The STC credit to dividend tax proposal created a problem with foreign investors. This definition was unfair to foreign investors who contributed to South African companies in exchange for shares and assets, that have never been within the scope of the South Africa tax system. On the CTC, they proposed that this system be simplified. In the new definition of the dividends tax, the meaning of “paid” was queried. It was important to clarify what Treasury would accept as paid. The refund period was also a concern regarding the waiting period until the next dividend declaration for a refund. It was suggested that there was no reason why the recipient should not be able to present the declaration to SARS immediately. It was not acceptable that there be a waiting period involved. It was interesting to note that the dividend withholding tax regime did not cater for deemed dividends and liability to tax. They noted the use of the phrase “regularly involved”. It was their opinion that this was arbitrary, created complications and was unnecessarily harsh – this provision was not necessary. On PHCs they stated that by and large arbitrage did not happen and this was just not necessary. Their experience was that people did not set these companies up for arbitrage. If anything they urged Treasury to consider a widening of the scope of the unbundling provisions to allow individuals to simplify their investments, so as to allow them to unwind these companies and put the assets in their own name.

Mr Roelofse reiterated that this legislation was not necessary. Intellectual property arbitrage’s new proviso seemed overbroad. If the IP in question was never owned or developed in South Africa but happened to be licensed to South African residents, who have an interest in the IP owning company - why should this be considered abusive as long as the Controlled Foreign Company owning the IP has appropriate business substance? He reviewed he explanatory instances detailed in the submission. It was their recommendation, to cure this problem, that 231(2)(b)(ii)(bb) be deleted from section 231.


On the abolition of the basic amount and a second provisional tax payment proposal, he explained that there were many fluctuations possible in this amount and that the provision would work against keeping the system simple. The penalty was not worth the trade-off. This would result in undue hardship for many taxpayers and it was their recommendation that taxpayers be allowed, instead, to top up the payment.

Discussion
Mr K Moloto (ANC) noted that SAICA argued that it was difficult for buyers to identify sellers in a share buyback. He assumed that the clearing and settling process would enable the buyer to identify the seller. If that did not happen, then there would be no credibility about the stock exchange.

Mr Smit responded that their comment referred to exceptional transactions regarding the share buyback.

Mr Moloto referred to the suggestion that STC credits should continue indefinitely. He asked how the new regime without STC credits would continue if they were retained.

Mr Kruger responded that the STC credits were already present. If there was no credit, the system would have double taxed the dividend. The BPO was of the opinion that it should continue indefinitely. He added that this was a question of degree and there should not be a limit as it would work its way out of the system.

=-=-=

◆ **THE TASK**:
In the tax hearing excerpt, which provision did Mr Roelofse's group recommend deleting from section 231? The material that comes next is from a separate source.

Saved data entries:
=-=-=

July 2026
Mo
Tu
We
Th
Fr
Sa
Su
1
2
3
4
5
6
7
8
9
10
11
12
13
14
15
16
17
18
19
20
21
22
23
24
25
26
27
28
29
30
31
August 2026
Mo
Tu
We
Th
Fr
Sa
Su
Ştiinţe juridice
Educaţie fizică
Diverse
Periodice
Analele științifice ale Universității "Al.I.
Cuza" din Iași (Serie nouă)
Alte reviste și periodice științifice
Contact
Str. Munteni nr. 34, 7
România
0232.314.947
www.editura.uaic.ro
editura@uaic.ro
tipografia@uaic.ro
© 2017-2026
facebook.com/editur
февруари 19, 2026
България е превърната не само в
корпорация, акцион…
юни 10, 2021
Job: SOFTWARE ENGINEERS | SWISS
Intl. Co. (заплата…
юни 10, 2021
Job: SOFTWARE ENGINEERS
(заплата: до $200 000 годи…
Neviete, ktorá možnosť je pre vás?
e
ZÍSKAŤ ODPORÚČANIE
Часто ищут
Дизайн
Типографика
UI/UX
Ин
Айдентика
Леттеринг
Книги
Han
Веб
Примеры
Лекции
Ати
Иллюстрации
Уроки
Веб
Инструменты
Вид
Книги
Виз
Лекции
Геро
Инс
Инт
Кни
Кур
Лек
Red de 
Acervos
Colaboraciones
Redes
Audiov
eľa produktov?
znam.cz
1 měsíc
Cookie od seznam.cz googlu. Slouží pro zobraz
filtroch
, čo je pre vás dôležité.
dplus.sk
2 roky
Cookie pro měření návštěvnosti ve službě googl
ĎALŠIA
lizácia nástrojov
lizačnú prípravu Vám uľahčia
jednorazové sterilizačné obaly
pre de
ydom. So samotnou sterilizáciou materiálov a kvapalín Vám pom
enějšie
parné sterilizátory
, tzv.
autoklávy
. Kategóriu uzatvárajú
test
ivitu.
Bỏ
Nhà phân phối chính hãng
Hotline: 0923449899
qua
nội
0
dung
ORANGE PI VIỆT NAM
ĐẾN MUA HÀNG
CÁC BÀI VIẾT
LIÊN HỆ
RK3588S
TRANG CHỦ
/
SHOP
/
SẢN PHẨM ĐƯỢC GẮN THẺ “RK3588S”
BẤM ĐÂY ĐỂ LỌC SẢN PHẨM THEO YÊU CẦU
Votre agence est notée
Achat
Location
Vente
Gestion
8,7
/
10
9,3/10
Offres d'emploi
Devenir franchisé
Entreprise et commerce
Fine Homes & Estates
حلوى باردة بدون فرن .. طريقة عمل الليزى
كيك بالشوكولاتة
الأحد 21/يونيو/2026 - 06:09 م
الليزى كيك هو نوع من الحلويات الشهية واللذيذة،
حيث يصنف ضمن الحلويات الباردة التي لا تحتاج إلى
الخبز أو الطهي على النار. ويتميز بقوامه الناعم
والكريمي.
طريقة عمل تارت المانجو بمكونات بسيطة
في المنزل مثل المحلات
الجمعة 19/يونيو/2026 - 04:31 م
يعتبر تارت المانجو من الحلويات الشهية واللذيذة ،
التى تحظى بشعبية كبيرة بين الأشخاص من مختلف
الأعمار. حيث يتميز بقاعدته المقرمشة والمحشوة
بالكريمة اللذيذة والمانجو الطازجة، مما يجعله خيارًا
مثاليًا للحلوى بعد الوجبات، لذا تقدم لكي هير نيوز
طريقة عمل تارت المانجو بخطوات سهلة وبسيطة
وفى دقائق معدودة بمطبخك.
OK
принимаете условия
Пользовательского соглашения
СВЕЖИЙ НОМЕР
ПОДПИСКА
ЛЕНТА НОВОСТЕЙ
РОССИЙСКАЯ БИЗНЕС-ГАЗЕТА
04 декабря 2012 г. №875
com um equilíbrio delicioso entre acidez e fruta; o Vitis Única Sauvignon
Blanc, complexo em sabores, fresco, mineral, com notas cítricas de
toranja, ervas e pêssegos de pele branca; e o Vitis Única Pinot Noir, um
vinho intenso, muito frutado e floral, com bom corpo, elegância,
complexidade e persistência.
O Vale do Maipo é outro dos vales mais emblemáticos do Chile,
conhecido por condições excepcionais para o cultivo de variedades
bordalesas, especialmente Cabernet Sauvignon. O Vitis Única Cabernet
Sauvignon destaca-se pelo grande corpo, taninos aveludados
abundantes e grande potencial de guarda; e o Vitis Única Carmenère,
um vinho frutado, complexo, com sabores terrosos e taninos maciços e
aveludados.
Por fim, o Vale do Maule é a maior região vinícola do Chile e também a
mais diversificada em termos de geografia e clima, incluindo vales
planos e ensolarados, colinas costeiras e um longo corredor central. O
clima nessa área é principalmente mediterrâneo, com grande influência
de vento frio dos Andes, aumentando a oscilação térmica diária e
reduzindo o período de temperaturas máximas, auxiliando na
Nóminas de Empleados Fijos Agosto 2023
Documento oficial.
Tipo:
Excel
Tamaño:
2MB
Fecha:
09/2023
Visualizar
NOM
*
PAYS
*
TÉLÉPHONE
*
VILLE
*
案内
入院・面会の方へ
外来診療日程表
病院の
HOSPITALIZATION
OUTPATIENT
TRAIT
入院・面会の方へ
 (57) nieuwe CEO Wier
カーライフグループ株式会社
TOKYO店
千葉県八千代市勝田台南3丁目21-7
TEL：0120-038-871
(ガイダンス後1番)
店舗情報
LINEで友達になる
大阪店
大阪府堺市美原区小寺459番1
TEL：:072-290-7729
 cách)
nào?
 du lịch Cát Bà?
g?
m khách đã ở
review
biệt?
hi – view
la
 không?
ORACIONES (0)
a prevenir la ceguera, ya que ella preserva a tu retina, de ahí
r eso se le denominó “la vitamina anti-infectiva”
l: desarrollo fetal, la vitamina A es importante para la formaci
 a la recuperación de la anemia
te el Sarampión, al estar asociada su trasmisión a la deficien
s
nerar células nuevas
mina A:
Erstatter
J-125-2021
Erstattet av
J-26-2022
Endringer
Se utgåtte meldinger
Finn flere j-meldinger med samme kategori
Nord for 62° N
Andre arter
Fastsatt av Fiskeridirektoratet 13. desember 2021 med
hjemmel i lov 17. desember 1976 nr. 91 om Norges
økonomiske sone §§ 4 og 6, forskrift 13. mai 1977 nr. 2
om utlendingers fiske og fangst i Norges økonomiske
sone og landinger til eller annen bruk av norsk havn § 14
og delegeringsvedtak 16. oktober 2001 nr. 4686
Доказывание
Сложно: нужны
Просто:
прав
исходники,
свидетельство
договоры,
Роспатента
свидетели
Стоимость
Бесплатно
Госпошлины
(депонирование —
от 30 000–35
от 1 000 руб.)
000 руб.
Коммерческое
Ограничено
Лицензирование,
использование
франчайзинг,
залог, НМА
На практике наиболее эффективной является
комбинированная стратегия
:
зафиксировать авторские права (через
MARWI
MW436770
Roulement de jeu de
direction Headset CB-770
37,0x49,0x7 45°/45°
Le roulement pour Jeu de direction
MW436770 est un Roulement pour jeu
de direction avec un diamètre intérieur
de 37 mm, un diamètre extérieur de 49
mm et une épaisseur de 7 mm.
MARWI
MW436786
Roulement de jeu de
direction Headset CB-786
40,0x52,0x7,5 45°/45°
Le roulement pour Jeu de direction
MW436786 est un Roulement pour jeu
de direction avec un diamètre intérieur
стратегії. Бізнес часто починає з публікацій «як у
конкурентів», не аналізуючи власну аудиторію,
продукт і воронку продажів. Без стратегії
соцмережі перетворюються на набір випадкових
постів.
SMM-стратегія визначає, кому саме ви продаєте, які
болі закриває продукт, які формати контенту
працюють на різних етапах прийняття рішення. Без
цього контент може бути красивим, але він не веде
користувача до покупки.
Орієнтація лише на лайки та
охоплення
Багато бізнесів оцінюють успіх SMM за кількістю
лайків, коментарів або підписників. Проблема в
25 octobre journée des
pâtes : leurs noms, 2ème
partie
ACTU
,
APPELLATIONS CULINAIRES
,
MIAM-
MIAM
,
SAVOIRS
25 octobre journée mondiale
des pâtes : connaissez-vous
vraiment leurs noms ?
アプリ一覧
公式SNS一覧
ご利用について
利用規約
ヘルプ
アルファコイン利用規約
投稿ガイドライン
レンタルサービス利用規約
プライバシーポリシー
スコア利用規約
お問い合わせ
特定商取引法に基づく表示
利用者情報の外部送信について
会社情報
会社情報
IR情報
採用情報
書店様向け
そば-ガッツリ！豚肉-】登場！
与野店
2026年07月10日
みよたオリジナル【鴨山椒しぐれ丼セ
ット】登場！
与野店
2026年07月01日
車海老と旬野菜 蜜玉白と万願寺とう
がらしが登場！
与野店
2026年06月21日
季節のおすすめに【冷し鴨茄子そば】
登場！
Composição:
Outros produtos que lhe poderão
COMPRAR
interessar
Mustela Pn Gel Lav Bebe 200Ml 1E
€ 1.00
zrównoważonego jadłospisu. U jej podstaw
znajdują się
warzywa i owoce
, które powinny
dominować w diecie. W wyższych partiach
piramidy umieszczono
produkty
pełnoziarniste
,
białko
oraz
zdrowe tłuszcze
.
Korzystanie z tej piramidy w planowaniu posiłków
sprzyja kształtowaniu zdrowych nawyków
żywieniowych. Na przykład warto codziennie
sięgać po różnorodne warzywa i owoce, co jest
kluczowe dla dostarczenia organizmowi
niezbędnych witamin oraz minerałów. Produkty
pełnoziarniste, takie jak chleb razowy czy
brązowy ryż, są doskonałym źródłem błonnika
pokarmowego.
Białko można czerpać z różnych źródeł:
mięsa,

=-=-=

◆ **REPLY TO THE TASK**:
They recommended deleting 231(2)(b)(ii)(bb).